Сила самовнушения. Как наш разум влияет на тело. Наука и вымысел - Марчант Джо. Страница 20

Иначе говоря, снижение дееспособности на высоте ниже 7100 метров не объясняется падением уровня кислорода в крови. Но тогда чем? Исследователь Дэниел Мартин, директор Центра высотной, космической и экстремальной медицины при Университетском колледже Лондона, предполагает, что в этих условиях кислород хуже проникает в ткани {88}, поэтому даже при нормальном содержании в крови кислорода клетки получают его в меньшем количестве. Однако другие странные результаты намекают, что может происходить и что-то еще.

Если альпинисты и правда устают на высоте из-за нехватки кислорода в мышцах, то следует ждать максимального учащения сердцебиения, при котором тот разнесется активнее и в большем объеме. Резонно ждать и значительного повышения уровня молочной кислоты в крови – токсичного продукта распада, который накапливается при истощении запасов кислорода. Однако ученые как ни искали, так ни разу не увидели ничего подобного {89}. «Люди устают на высоте при сравнительно небольшой нагрузке, хотя их сердца сохраняют резервную мощность. По мере подъема выше и на пике усталости уровень молочной кислоты в их крови, наоборот, падает» {90}.

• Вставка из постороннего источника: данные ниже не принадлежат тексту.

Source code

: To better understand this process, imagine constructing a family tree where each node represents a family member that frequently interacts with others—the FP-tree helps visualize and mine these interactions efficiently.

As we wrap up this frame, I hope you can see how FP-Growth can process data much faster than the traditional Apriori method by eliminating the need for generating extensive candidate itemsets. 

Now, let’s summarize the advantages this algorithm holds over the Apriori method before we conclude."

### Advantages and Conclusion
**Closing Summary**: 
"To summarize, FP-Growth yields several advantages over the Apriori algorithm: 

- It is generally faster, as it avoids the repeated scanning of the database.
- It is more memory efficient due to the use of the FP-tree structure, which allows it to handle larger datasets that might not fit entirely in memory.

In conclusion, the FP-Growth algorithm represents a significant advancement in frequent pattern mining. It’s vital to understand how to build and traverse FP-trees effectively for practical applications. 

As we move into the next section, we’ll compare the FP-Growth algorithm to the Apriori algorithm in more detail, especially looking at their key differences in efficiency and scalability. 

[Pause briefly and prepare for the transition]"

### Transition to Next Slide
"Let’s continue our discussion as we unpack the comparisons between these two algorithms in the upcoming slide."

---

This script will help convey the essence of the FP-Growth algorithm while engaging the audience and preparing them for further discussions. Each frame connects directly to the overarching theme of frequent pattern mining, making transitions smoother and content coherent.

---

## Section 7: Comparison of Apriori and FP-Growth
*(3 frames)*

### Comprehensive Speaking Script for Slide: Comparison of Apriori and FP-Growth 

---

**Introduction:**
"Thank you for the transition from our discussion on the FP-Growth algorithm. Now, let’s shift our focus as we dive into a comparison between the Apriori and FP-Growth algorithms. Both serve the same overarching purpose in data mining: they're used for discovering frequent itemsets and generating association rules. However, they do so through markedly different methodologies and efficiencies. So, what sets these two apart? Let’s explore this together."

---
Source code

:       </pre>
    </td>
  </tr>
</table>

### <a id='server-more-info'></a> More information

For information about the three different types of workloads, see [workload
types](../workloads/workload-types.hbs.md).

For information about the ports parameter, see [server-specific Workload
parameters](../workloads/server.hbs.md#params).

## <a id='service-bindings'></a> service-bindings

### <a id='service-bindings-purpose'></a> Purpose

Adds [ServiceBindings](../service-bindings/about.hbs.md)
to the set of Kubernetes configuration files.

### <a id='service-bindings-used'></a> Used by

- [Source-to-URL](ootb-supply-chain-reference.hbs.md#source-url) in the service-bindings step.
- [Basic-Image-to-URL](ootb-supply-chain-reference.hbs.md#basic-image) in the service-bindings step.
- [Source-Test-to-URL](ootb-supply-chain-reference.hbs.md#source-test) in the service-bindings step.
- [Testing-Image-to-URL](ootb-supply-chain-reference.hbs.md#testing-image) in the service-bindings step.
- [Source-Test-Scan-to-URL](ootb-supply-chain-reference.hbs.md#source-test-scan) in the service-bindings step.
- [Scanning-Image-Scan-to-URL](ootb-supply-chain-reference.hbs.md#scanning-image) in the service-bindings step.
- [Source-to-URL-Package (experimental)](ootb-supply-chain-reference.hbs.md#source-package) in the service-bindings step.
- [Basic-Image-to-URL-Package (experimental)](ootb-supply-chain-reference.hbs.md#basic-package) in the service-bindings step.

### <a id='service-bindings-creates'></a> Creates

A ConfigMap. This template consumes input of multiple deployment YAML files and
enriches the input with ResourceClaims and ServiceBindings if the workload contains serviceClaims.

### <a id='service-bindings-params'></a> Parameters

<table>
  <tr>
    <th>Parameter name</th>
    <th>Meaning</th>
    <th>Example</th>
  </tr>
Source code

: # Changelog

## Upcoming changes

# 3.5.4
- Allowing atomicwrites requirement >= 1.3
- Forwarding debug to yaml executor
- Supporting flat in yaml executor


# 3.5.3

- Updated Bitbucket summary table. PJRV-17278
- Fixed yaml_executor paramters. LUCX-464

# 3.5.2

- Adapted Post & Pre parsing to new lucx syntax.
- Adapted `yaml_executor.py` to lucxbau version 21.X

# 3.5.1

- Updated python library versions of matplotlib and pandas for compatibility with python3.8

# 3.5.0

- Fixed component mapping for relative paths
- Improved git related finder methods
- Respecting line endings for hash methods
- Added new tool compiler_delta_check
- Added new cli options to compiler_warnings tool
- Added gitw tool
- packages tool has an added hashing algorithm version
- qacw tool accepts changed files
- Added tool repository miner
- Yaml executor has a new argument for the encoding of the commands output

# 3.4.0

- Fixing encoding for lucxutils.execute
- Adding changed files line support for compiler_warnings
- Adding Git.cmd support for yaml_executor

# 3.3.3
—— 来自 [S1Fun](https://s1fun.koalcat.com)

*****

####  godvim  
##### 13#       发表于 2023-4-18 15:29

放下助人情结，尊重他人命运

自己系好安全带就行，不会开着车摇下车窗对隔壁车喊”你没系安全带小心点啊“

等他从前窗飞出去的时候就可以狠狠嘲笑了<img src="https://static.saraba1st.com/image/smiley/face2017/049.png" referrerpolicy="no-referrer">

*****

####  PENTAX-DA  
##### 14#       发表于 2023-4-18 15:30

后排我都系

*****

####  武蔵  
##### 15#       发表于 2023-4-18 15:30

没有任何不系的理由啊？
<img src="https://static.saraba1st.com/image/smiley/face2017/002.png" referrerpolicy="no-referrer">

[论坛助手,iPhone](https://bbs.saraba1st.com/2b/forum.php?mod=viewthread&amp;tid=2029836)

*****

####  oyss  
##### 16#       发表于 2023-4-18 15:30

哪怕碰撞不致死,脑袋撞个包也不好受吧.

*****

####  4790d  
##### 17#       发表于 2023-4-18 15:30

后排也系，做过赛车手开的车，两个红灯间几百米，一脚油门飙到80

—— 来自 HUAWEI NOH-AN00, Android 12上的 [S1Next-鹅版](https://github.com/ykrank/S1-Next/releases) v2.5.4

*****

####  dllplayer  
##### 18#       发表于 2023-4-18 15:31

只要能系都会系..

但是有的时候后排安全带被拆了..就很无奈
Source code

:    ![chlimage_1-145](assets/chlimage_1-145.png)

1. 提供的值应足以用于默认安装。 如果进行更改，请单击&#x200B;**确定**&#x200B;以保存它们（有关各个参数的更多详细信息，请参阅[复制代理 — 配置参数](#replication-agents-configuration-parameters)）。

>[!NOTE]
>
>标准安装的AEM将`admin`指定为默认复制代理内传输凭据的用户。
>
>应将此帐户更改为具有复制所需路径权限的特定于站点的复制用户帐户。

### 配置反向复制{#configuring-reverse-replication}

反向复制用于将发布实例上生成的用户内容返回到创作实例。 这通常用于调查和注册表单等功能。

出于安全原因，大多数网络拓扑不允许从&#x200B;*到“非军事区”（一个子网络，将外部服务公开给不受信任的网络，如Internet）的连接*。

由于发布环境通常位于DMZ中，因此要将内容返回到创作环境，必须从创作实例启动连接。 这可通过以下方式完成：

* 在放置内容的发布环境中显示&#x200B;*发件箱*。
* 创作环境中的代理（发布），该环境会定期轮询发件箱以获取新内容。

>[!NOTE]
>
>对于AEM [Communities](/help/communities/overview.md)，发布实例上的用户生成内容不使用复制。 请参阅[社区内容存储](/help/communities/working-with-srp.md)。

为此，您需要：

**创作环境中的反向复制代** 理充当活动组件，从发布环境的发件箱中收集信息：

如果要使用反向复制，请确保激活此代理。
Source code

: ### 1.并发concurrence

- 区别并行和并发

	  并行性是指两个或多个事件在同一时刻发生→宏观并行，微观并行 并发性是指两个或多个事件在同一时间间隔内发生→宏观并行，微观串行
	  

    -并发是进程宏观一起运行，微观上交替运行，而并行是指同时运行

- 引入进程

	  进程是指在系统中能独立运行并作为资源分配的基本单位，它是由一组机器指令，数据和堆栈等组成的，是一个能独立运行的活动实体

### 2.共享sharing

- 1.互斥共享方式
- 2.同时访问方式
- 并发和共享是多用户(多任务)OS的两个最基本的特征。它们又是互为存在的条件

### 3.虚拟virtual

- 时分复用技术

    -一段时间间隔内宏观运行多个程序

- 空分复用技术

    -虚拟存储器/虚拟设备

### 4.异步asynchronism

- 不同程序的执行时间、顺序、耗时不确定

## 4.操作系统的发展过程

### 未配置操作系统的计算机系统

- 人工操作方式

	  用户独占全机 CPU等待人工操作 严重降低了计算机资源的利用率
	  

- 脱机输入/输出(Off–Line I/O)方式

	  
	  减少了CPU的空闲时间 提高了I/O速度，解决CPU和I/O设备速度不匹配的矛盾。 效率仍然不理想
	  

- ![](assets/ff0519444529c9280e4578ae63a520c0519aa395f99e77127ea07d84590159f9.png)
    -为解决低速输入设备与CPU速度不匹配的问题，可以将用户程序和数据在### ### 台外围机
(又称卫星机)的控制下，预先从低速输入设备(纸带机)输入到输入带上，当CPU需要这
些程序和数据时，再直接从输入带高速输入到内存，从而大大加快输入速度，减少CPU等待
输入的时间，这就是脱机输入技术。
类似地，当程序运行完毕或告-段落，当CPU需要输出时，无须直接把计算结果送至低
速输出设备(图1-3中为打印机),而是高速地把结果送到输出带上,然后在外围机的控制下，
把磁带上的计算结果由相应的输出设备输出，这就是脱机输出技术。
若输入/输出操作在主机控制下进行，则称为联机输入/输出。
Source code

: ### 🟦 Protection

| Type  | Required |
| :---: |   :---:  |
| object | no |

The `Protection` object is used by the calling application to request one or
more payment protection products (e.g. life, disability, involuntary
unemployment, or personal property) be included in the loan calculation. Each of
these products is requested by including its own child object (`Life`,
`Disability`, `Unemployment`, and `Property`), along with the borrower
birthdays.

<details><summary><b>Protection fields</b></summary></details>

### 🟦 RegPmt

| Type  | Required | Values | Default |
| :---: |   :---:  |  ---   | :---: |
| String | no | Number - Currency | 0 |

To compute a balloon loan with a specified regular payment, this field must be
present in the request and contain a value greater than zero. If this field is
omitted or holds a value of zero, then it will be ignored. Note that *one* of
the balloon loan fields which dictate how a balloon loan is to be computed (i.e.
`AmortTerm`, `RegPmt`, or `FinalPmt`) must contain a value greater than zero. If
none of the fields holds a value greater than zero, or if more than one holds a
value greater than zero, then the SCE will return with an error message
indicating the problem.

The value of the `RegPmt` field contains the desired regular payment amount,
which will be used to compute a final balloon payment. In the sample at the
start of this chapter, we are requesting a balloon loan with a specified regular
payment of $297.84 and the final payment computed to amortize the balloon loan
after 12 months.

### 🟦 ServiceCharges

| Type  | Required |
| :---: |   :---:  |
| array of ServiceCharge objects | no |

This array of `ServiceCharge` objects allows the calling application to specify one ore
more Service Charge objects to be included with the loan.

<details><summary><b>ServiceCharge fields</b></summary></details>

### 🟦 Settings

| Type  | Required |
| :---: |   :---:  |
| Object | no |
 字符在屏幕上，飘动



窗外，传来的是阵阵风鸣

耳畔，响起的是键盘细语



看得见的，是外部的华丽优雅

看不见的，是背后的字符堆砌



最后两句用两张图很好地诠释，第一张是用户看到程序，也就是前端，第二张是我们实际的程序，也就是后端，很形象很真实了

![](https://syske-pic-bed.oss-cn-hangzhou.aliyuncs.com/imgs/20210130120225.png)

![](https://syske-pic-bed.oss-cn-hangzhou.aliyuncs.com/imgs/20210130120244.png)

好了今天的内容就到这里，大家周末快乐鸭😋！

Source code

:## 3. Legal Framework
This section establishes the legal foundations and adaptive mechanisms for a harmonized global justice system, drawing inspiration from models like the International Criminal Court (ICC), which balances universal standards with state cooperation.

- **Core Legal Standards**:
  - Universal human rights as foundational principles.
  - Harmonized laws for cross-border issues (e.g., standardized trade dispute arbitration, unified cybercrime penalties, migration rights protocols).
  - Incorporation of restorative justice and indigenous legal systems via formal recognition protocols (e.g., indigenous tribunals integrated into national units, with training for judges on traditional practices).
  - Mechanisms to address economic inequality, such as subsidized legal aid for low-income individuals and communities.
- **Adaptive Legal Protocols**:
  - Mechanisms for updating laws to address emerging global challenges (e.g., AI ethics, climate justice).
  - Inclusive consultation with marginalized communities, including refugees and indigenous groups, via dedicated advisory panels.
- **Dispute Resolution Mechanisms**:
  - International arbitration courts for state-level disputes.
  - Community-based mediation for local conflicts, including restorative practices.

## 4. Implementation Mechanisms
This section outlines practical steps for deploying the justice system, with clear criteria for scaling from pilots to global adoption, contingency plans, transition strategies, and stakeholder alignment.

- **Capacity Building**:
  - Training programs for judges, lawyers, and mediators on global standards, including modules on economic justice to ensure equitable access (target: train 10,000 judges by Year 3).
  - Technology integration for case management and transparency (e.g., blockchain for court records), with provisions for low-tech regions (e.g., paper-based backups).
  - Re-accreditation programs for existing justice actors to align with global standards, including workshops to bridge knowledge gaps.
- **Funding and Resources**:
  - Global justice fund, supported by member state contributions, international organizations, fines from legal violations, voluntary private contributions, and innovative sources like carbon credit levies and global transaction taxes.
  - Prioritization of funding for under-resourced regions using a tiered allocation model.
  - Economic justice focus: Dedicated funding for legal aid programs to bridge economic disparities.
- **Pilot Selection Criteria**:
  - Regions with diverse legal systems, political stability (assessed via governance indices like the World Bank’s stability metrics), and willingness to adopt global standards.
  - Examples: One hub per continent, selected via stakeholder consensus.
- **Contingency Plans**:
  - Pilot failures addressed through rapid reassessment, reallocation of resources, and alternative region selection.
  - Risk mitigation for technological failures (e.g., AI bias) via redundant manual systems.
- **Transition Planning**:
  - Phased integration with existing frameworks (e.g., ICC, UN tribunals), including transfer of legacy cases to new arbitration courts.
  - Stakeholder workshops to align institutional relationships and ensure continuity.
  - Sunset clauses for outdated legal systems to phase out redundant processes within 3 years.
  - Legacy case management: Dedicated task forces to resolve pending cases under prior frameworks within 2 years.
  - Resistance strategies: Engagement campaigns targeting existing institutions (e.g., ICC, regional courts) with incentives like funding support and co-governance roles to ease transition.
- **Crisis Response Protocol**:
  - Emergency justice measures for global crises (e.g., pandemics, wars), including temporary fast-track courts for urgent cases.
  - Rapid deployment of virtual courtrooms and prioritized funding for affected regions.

Мы усиленно дышим и напрягаемся даже при сохранном уровне кислорода крови, без всяких признаков стресса и поражения мозга, сердца и мышц.

Так что же нас тормозит?

12 августа 2012 года 29-летний лондонец по имени Мо Фарах вышел на беговую дорожку для величайшего в жизни забега – олимпийского, на пять тысяч метров. Когда он приблизился к стартовой линии, возбужденные земляки встали и устроили ему овацию. Неделей раньше они увидели историческую победу Фараха, который завоевал золото в забеге на десять тысяч метров. В этих состязаниях всегда лидировали африканские страны – Эфиопия и Кения, и вот впервые олимпийское золото досталось британцу. Теперь от Фараха ждали повтора.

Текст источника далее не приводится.